--- WHAT YOU NEED TO DO ---
**1.** Decide whether each statement agrees with the Honda HSS928ATD speed control thread, answering yes or no and quoting the deciding words: (a) taxihacker must push the shift lever down a good deal before the machine goes fast; (b) FullThrottle replied on the same date as the original post; (c) FullThrottle points to posts under "Honda HS928 Operation of Transmission".
**2.** In the Honda HSS928ATD speed control thread, where does FullThrottle suggest looking for an answer?
**3.** Extend the Honda HSS928ATD speed control thread, picking up after its final line.

--- SELECTED PASSAGE ---

───

# Honda Hss928Atd speed control



## taxihacker (Oct 2, 2016)

My question is I have. Honda HsSS928atd when I move the shift lever to go forward I have to move the lever down some quite a bit to make it go fast is there a way to adjust the gear shifter so when u move out of neutral to forward it goes somewhat forward faster so I don’t have to move lever down all the way?? Thanks


----------



## FullThrottle (Apr 7, 2017)

Check out the post in advance search,under Honda HS928 Operation of Transmission,and see if there is any info.in those post that will answer you question. 



taxihacker said:


> My question is I have. Honda HsSS928atd when I move the shift lever to go forward I have to move the lever down some quite a bit to make it go fast is there a way to adjust the gear shifter so when u move out of neutral to forward it goes somewhat forward faster so I don’t have to move lever down all the way?? Thanks


----------



## TommyZ3 (Dec 29, 2020)

───

--- DATA TO EXAMINE ---
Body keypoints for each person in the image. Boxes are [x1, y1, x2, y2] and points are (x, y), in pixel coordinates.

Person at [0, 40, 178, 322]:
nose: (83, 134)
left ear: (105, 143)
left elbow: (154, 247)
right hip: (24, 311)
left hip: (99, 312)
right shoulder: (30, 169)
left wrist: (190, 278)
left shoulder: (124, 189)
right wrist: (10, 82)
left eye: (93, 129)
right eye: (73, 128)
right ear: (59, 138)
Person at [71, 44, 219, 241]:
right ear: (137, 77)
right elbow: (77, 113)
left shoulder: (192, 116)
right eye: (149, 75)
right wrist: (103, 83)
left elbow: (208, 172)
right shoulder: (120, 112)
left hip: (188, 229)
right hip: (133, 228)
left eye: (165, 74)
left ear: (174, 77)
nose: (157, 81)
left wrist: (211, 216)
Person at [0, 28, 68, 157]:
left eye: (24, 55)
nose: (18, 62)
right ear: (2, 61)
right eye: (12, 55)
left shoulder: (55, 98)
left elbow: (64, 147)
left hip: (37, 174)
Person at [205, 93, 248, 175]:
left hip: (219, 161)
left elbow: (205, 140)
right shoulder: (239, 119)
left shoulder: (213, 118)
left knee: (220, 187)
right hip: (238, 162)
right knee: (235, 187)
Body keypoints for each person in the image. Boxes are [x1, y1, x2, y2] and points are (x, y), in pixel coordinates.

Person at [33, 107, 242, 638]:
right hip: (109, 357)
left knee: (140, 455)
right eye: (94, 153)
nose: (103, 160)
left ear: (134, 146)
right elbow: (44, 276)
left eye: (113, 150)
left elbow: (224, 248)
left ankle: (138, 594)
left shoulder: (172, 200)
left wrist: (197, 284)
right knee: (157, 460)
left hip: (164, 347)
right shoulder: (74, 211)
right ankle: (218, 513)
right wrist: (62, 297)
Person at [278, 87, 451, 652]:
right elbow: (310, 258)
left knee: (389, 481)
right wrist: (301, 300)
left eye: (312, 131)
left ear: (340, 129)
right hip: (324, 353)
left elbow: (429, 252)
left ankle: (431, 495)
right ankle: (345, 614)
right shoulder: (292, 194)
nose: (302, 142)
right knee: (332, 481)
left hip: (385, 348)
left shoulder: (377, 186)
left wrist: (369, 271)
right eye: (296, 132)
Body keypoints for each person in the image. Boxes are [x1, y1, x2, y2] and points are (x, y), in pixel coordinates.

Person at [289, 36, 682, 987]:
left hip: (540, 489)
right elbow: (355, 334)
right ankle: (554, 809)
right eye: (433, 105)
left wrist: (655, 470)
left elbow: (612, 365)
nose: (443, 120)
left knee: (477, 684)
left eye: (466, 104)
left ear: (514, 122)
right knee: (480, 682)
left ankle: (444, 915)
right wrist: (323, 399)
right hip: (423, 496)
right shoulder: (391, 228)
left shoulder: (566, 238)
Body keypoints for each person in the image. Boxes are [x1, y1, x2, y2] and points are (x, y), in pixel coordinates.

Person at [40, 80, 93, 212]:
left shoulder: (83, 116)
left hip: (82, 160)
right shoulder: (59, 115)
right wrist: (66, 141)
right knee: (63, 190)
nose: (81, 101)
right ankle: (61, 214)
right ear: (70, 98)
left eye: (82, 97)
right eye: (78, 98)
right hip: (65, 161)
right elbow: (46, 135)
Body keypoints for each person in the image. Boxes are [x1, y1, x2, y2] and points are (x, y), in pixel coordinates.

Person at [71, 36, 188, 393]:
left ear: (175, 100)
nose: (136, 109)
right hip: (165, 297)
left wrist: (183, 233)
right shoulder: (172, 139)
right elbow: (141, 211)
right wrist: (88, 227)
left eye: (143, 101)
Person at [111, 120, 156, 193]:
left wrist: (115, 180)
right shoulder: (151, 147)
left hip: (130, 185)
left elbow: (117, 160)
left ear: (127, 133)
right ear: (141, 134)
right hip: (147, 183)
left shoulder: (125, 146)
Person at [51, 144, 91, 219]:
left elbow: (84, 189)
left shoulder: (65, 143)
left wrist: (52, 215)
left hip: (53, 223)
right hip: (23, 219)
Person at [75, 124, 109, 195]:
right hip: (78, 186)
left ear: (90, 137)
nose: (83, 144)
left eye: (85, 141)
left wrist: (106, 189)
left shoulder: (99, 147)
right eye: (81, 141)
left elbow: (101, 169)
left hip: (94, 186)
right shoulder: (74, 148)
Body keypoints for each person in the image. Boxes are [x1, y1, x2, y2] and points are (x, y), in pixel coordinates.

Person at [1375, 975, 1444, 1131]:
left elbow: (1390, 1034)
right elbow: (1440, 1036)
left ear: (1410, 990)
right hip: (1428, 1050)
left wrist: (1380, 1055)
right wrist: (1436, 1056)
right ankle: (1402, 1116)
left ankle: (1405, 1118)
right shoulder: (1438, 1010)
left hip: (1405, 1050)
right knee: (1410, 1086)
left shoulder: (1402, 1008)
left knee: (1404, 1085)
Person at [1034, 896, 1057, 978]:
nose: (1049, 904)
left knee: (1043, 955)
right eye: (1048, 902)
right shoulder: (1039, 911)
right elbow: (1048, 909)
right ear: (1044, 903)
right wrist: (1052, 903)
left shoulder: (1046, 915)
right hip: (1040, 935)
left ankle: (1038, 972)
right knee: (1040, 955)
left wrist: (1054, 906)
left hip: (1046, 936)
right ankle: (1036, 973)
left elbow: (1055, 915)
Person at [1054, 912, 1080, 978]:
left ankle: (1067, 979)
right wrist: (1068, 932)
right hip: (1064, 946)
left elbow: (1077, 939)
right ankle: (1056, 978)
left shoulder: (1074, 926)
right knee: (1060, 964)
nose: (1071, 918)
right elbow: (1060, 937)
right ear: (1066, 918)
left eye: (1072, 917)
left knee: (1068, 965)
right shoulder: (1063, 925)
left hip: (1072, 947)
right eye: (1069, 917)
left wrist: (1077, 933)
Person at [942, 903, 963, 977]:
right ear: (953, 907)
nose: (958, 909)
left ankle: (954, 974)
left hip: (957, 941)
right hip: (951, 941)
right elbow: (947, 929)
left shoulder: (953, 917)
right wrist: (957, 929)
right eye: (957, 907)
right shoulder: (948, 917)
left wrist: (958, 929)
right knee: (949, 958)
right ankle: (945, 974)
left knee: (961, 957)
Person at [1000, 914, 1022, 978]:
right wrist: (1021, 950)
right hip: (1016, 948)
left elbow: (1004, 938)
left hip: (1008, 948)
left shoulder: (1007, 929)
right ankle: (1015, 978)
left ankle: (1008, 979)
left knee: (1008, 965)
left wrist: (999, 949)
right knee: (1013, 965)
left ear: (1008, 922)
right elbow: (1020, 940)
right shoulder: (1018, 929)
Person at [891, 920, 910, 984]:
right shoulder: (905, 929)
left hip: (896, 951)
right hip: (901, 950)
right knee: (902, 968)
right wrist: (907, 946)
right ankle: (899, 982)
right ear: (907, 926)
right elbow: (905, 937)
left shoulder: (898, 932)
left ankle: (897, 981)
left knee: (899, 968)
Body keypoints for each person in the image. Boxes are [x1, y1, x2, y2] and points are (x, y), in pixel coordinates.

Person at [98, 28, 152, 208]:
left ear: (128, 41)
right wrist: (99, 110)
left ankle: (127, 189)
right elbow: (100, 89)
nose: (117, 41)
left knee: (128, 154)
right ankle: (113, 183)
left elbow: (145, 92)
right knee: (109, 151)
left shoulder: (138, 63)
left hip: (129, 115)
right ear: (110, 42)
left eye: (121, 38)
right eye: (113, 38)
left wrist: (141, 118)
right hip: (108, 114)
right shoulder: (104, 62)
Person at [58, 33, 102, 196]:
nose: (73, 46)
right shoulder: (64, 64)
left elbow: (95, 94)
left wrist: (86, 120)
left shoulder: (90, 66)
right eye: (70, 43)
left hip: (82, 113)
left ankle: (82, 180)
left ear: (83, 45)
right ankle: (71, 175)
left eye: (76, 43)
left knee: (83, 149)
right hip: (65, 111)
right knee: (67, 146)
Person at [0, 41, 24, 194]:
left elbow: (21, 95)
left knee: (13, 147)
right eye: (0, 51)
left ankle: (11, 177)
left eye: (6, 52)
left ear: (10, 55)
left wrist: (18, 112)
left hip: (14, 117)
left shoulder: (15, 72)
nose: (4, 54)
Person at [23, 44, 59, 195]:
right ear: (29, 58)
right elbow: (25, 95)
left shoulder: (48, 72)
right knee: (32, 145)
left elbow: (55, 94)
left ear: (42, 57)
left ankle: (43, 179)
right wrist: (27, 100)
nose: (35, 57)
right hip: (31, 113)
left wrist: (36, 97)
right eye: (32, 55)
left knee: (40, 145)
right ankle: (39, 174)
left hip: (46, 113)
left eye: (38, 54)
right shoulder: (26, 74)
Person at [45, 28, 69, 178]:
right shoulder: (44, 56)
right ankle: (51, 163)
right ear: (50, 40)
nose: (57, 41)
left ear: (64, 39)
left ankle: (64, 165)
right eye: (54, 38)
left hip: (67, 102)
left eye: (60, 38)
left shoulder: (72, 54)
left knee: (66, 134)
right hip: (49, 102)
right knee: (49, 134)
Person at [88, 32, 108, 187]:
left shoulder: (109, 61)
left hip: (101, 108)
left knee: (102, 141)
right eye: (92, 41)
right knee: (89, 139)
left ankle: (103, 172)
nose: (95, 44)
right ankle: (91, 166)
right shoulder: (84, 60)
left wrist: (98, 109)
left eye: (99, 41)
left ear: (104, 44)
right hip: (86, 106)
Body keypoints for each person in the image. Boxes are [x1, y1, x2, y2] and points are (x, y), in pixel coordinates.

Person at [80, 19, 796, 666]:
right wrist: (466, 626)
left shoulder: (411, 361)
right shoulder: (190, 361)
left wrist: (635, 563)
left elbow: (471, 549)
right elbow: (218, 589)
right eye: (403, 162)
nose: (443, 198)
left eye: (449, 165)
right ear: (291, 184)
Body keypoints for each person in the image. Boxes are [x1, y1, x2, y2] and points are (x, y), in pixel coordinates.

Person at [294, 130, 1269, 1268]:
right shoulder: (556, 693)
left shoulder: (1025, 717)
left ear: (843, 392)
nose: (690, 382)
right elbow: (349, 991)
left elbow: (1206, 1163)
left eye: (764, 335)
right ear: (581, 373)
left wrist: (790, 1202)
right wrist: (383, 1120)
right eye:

───

--- EXPECTED RESPONSES ---
**1.**
(a) Yes: "I have to move the lever down some quite a bit to make it go fast"
(b) No: "taxihacker (Oct 2, 2016)" and "FullThrottle (Apr 7, 2017)"
(c) Yes: "Check out the post in advance search,under Honda HS928 Operation of Transmission"

**2.** In advance search, under Honda HS928 Operation of Transmission.

**3.**
taxihacker said:


> My question is I have. Honda HsSS928atd when I move the shift lever to go forward I have to move the lever down some quite a bit to make it go fast is there a way to adjust the gear shifter so when u move out of neutral to forward it goes somewhat forward faster so I don’t have to move lever down all the way?? Thanks


You want that slow speed if you are trying to park the blower in a tight spot in your garage. Otherwise you don't have the slow speed to park without hitting something.


----------



## Miles (Sep 16, 2016)

There is an adjustment protocol on page 5-17 of the Honda Shop manual. If your machine is still under warranty, they should fix it without any cost.


----------



## drmerdp (Feb 9, 2014)

It’s all about the crawl. It’s not a hindrance, it’s an advantage.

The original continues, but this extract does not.